The gray silverfish can be found throughout a building from basement to attic, but are not found outdoors. Often heat ducts and ventilators from the basement serve as avenues for widespread infestation. They survive well in both dry and moist conditions. Gray silverfish feed on carbohydrates and proteins of both plant and animal origin. They are fond of wheat flour and beef extract, especially when used as a paste on paper. Gray silverfish prefer papers of high chemical pulp content such as onion skin, cleansing tissue, cellophane (almost pure cellulose), etc., as opposed to newsprint, cardboard, and brown wrapping paper. They readily eat artificial silk, linen, rayon, lisle (long-strand cotton), and cotton, but not wools or true/natural silks; linen is most preferred.

Insect Control Naples

The key to control is identification which directs one to the preferred areas of habitation and food materials as outlined above. Identification is followed by a thorough inspection of preferred habitat areas and where appropriate food materials are present. If the infestation is localized on the inside, one can assume that it is recent and was either brought in via infested items or represents a recent invasion from the outside. Once the infestation(s) is found, selection of an appropriate pesticide and formulation is followed by a thorough application. Many infestations are very localized and environmental modification can greatly enhance control-e.g. controlling or eliminating moisture by repairing leaking pipes, sealing up easily accessible cracks and crevices, removal of potential food sources, etc. Dusts, especially inorganics, are particularly effective in wall voids, attics, crawl spaces, bathroom and kitchen fixture voids, subflooring voids, etc.

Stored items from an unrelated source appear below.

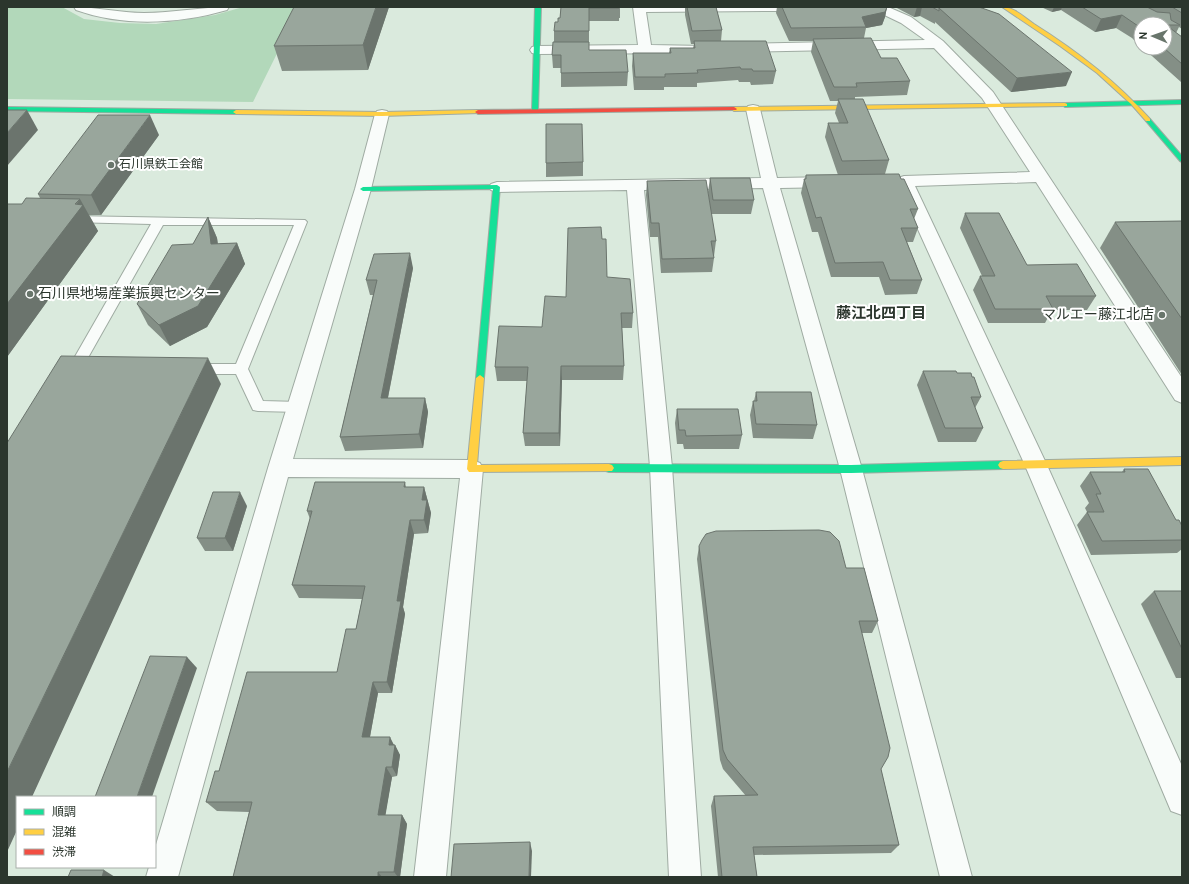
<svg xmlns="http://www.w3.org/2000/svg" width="1189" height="884" viewBox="0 0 1189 884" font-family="Overpass,'Noto Sans JP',sans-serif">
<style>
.green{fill:#b2d8ba}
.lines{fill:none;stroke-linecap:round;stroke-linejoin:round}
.lane-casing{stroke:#9faba2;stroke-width:2}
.street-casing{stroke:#9faba2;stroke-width:2}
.fast-casing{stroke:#9faba2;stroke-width:2}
.slow-casing{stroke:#9faba2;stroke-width:2}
.jam-casing{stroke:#9faba2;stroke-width:2}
.lane{fill:#f9fcfa;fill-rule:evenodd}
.street{fill:#f9fcfa;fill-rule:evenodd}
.fast{fill:#16e098;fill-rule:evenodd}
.slow{fill:#ffcf43;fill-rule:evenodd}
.jam{fill:#f24e42;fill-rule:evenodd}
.wall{fill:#848f86}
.shaded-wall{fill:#6b746d}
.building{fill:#99a69c;stroke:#6b746d}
.poi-dot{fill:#68756b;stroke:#fff;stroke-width:1.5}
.labels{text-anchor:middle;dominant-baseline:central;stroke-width:4;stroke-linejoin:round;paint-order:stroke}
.far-poi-label{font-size:12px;fill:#2b362d;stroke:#fff;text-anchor:start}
.poi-label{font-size:14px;fill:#2b362d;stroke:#fff;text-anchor:start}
.neighbourhood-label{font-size:15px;font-weight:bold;fill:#2b362d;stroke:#fff}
</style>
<rect width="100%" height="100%" fill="#daeadd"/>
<path class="green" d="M7,7h55l22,12 36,4 36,1 59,-9 28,-8h57l-47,95 -246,-3z"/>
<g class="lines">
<defs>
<path id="lane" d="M72,216l233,4 2,2 -59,147 15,32 36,1 5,1 2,4 -2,4 -5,1 -41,-1 -5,-1 -17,-36h-42l-5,-2 -2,-3 2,-3 5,-2h42l58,-139h-131l-78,138 4,4 -2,3 -5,2 -11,-2 -2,-3 82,-143 -83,-2 -2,-2 2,-2z"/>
<g id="street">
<path d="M74,7c23,0 46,6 70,6 29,0 57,-6 85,-6l-2,3c-48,14 -104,17 -151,0z"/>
<path d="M633,7h150l-2,3 -4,1 -131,1 5,33 53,1 2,3 -2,3 -5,1 -162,1 -5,-1 -2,-3 2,-3 5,-1 101,-1z"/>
<path d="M872,7h16l23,10 32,24 50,51 189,286v25l-7,-3 -139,-218 -121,4 131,277 136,303v49l-11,-4 -147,-348 -128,-282 2,-3 6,-2 126,-4 -48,-74 -48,-50 -194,4 -5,-1 -2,-3 2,-3 5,-1 185,-4 -24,-17 -27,-13z"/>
<path d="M753,105l5,1 2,3 17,69 56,-1 6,2 2,3 -2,3 -6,2 -53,1 82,281 110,408h-32l-100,-408 -77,-281 -119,2 28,277 29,410h-32l-19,-410 -23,-277 -130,2 -6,-2 -2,-3 2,-3 6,-2 264,-4 -15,-69 2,-3z"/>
<path d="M382,110l5,1 2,3 -18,75 -78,270 179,1 8,3 3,6 -37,408h-32l46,-399 -172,-1 -110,400h-32l3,-10h6v-19l113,-380 87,-279 20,-75 2,-3z"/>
</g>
<g id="fast">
<path d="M535,7h6l-3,104 -3,2 -3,-2z"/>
<path d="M1182,100v4l-117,3 -3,-2 3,-2z"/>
<path d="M7,107l229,3 3,2 -3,2 -229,-3z"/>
<path d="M1146,119h4l32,37v6l-2,-1 -34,-40z"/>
<path d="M497,185l3,2 -16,191 -4,3 -4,-3 17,-189 -130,2 -3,-2 3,-2z"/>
<path d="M1003,461l3,1 2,3 -2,3 -3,1 -152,4 -242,-1 -3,-1 -2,-3 2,-3 3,-1 242,1z"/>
</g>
<g id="slow">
<path d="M1002,7c12,0 23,11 32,17 43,27 82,57 116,95v2h-4l-15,-17 -34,-31 -37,-27z"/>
<path d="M1065,103l2,1v2l-333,5 -3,-2 3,-2z"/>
<path d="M478,110l3,2 -1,1 -98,3 -146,-2 -3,-2 3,-2 146,2z"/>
<path d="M480,375l4,3 -7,87 132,-1 3,1 2,3 -2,3 -143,1 -2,-3 9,-91z"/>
<path d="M1182,457v8l-179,4 -3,-1 -2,-3 2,-3 3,-1z"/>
</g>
<path id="jam" d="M734,107l3,2 -1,1 -258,4 -3,-2 3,-2z"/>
</defs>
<use href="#lane" class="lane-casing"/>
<use href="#street" class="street-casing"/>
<use href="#fast" class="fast-casing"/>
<use href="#slow" class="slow-casing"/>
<use href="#jam" class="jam-casing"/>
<use href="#lane" class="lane"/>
<use href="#street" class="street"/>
<use href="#fast" class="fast"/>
<use href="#slow" class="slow"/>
<use href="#jam" class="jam"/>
</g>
<g class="wall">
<path d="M389,7l-21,63 -86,1 -8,-25z"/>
<path d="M561,7h59v11h-1v3h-30v29l39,22 -1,14 -66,1v-19h-8l-1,-13 2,-13v-11l6,-13z"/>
<path d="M685,7h31l6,23 -1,11 55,30 -3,13 -22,1 -1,-3h-11l-1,-2 -41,3v4h-33v3h-30l-2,-24 1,-13h36l1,-5h23l1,-4h-3l-6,-29z"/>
<path d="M777,7h110l-2,10 -3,8 -16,3 -2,10 17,20 29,23 -3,14 -52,2v2l34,61 -4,14 16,5 17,30 -4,10 4,9 -5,14h-6l15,38 -5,14 -32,1 -6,-18h-48l-13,-45h-6l-11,-39 3,-14h1l1,-4h32l-13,-38 3,-14h11l-4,-10 3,-12h-8l-19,-49 2,-11h-24l-13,-28z"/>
<path d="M895,7h84l87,79 -55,6 -76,-70v2l-15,-8 -6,1z"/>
<path d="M1041,7h141v22l-3,-2 -3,6 6,4v45h-1l-38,-34h22l-24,-24v23l-9,-9 -16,-10 -21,4 -34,-22 -9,2z"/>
<path d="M159,135l-58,80h-12l9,16 -91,126v-153h15l18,-6 -2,-4z"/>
<path d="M583,162v14l-37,1v-14z"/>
<path d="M710,178l44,22 -3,14h-40l5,27 -2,15h-1l1,2 -2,14 -51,1 -3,-36h-8l-4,-42 1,-14 63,26 -2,-15z"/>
<path d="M965,213l62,52 69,31 -9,14h-35l-7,13h-57l-15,-33 7,-14h2l-22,-48z"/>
<path d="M208,217l9,21 1,6 19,-1 8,21 -38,63 -37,19 -22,-21 -11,-21 56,-60z"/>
<path d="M1182,221v154l-82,-127 15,-26z"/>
<path d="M602,239l5,38 26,36 -1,15h-10l2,38 -1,14h-61l-2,66h-35l-2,-13 4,-52h-30l-2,-14 47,-40 24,-30z"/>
<path d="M413,268l-25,130h37l3,14 -5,36 -78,3 -5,-14 33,-142h-3l-4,-15z"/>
<path d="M923,371l34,2 24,24 -6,11 8,20 -7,14h-38l-21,-57z"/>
<path d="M756,392l61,33 -4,14 -60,-1 -3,-23 3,-14h1z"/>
<path d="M677,409l65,26 -3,14h-55l-1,-5h-6l-2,-21z"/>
<path d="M1124,469l58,57v23l-5,4 -86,2 -14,-30 10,-13 -2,-4 4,-5 -9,-17 10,-14h32z"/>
<path d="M405,482l1,5h18l7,26 -3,20 -14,1 -11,73 2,7 -13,79h-14l-8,44 25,8 5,10 -3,21 -5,1 -7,38h17l5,9 -7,53h-167l16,-65 -32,-1 -11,-9 13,-31 118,-99 19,-43 6,-30 -63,-1 -7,-13 18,-66 -3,-8z"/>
<path d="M247,506l-14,45h-28l-8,-13z"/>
<path d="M699,546l147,22 32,53 -6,12h-10l19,136 18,76 -8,8 -137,2 3,22h-39l-7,-71 3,-10h32l-23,-27 -3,-9 -23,-201z"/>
<path d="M1154,591h28v87h-6l-35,-74z"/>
</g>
<g class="shaded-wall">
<path d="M376,7h13l-21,63 -5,-25z"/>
<path d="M887,7l-2,10 -3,8 -16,3v-1l-4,-10z"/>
<path d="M917,7h5l-2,9 -6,1z"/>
<path d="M1054,7h8l-1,3 -9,2z"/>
<path d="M1122,15l-6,13 -21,4 6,-13z"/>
<path d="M1072,72l-6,14 -55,6 6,-14z"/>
<path d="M27,110l11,20 -31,36v-33z"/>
<path d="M150,115l9,20 -58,80 -10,-20z"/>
<path d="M80,199l18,32 -91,126v-53z"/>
<path d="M208,217l9,21 3,27 -9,-21z"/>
<path d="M237,243l8,21 -38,63 -37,19 -11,-21z"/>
<path d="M410,253l3,15 -28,144 -4,-14z"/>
<path d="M208,358l13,26 -189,413h-15v33l-10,22v-80z"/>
<path d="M561,366l1,14 -2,66 -1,-13z"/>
<path d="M425,398l3,14 -5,36 -4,-14z"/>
<path d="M424,487l7,26 -3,20 -4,-13 -2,-20z"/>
<path d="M240,492l7,14 -14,45 -8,-13z"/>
<path d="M410,520l4,14 -11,73 2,7 -13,79 -5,-11 10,-81z"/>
<path d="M187,657l10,11 -45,129h-15z"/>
<path d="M373,682l5,11 -10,54 -6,-10z"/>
<path d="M390,737l5,10v-2l5,10 -3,21 -5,-9 -3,-22z"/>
<path d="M386,767l6,10 -8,47 -6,-9z"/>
<path d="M402,815l5,9 -7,53h-2l-4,-5z"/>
<path d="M530,842l2,9 -1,26h-2z"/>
<path d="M104,870l11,7h-13z"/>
<path d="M378,872l4,5h-4z"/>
</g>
<g class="building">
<path d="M294,7h82l-13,38 -89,1z"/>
<path d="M561,7h58v1h-30v23h-35l1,-9h3v-4h2z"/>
<path d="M687,7h29l6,23 -30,1z"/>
<path d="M782,7h105l-2,5 -23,5 4,10 -75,1z"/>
<path d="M932,7h47l20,7 73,58 -55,6 -78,-70v3z"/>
<path d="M1082,7h65l10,5 13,1 1,7 9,5h-14l16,12v27l-18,-16h1v-24h-24v4l-19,-13 -21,4z"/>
<path d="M1172,7h10v6z"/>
<path d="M871,38l10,20h16l13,23 -54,2 1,4h-23l-21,-48z"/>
<path d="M694,41h72l10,30h-23l-1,-2h-11l-1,-2 -43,3 1,3 -33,1v3h-30l-2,-24h38l-1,-5h25z"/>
<path d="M553,42h36v8h37l2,22 -67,1v-18h-9z"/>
<path d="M838,99h25l26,61 -47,1 -14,-38h20z"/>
<path d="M7,110h20l-20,23z"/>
<path d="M98,115h52l-59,80 -53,-1z"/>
<path d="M546,124h36l1,38 -37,1z"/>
<path d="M895,174h4l2,5h3l14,30h-8l8,19h-17l21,52h-32l-7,-18 -48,1 -14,-46 -5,1 -12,-39h2v-4z"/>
<path d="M710,178h40l4,22h-41z"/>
<path d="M706,180l10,61h-5l3,17 -52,1 -3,-36h-8l-4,-42z"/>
<path d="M26,198l54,1 -5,5 8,1 -76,99v-100h15z"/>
<path d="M965,213h34l28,52 50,-1 19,32h-50l7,13h-58l-15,-33h15z"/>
<path d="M208,217l3,27 26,-1 -39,63 -39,19 -22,-21 35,-59 21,-1z"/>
<path d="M1182,221v98l-67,-97z"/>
<path d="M601,227l1,12h4l1,38 23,2 3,34h-12l3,53h-63l-2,67h-36l5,-66h-33l4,-41 43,1 3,-31 21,1 2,-69z"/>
<path d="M410,253l-29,145h44l-6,36 -79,3 37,-157h-11l8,-26z"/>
<path d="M61,356l147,2 -201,414v-329z"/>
<path d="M923,371h33l1,2h14l1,4h2l7,20h-10l12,31h-38z"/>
<path d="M756,392h55l6,33 -61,-1 -3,-23h4z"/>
<path d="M677,409h61l4,26 -56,1 -1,-6h-6z"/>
<path d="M1124,469h24l28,51h3l3,6v14l-80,1 -15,-29h17l-8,-18h5l-11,-22h35z"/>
<path d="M315,482h90l-1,5h20l-2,13h5l-3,20h-14l-13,81h4l-14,81h-14l-11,55h28l-1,8h6l-3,22h-6l-8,48h24l-8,57h-16v5h-145l19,-75h-46l9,-31h4l28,-99h90l9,-43h10l9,-43 -73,-1 20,-74h-5z"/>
<path d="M213,492h27l-15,46h-28z"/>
<path d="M819,530l11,2 9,9 7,27h18l14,53h-19l31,127 -2,9 -7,12 18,76 -146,2 4,30h-35l-8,-81 44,-1 -31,-36 -4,-9 -24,-204 3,-6 4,-6 10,-3z"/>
<path d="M1154,591h28v58z"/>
<path d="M150,656l37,1 -50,140h-42z"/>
<path d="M530,842l-1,35h-78l3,-33z"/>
<path d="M71,870h33l-2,7h-34z"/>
</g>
<g class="poi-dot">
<circle cx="111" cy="165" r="4"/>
<circle cx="30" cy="294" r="4"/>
<circle cx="1162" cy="315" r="4"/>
</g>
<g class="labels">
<g class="far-poi-label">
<text x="119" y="165">石川県鉄工会館</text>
</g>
<g class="poi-label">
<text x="38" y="294">石川県地場産業振興センター</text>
<text x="1154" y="315" text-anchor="end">マルエー藤江北店</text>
</g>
<g class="neighbourhood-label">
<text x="881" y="314">藤江北四丁目</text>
</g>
</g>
<rect width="1189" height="884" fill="none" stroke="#2b362d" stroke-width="16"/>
<rect x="16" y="796" width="140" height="72" fill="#ffffff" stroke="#aaafab"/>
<rect x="24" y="809" width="20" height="6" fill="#16e098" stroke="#aaafab"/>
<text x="52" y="816" font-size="12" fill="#2b362d">順調</text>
<rect x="24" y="829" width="20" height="6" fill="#ffcf43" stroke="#aaafab"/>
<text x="52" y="836" font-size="12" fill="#2b362d">混雑</text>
<rect x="24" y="849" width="20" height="6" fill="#f24e42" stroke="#aaafab"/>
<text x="52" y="856" font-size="12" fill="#2b362d">渋滞</text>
<g transform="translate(1153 36) rotate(272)"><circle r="19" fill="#ffffff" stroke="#aaafab"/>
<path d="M0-3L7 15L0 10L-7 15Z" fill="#68756b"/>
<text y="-6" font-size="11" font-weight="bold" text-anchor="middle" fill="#2b362d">N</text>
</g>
</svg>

If the infestation is widespread, then attention should be directed to the outside. Silverfish can be found in firewood, wood piles, under debris piled up on the soil, in/under plywood and cardboard, etc. Anything stored against or very near the house’s exterior must be moved or removed since silverfish can easily climb up walls and find entrance around window and door frames, utility pipes, vents, fascia boards, etc. The cleared building perimeter can then be treated with an appropriately labeled pesticide. Be sure to treat up under the bottom row of any siding present.

If the shake roof is found to be infested, advise the customer to have it professionally and thoroughly powerwashed, and then water sealed; it should be resealed every other year. If the shakes are in poor condition and/or the customer cannot or will not have the shakes cleaned and sealed, then all of the crevices associated with the overlapping shakes and flashing will require thorough pesticide application, a very laborious process. If the infestation goes into the attic space, it may be necessary to pull back the insulation, treat underneath it with a long-lasting dust, and then put it back in place; perimeter areas including the roof overhang and wall studs below are critical and cannot be neglected.

Treatment for control of the fourlined silverfish will probably require treatment of foundation mulch beds and possibly the underside of shingles. Bookshelf treatment involves a thorough crack and crevice treatment of the bookcase itself, not treatment of the books. ULV treatment of heavily infested rooms is helpful in reducing numbers as is the use of a vacuum.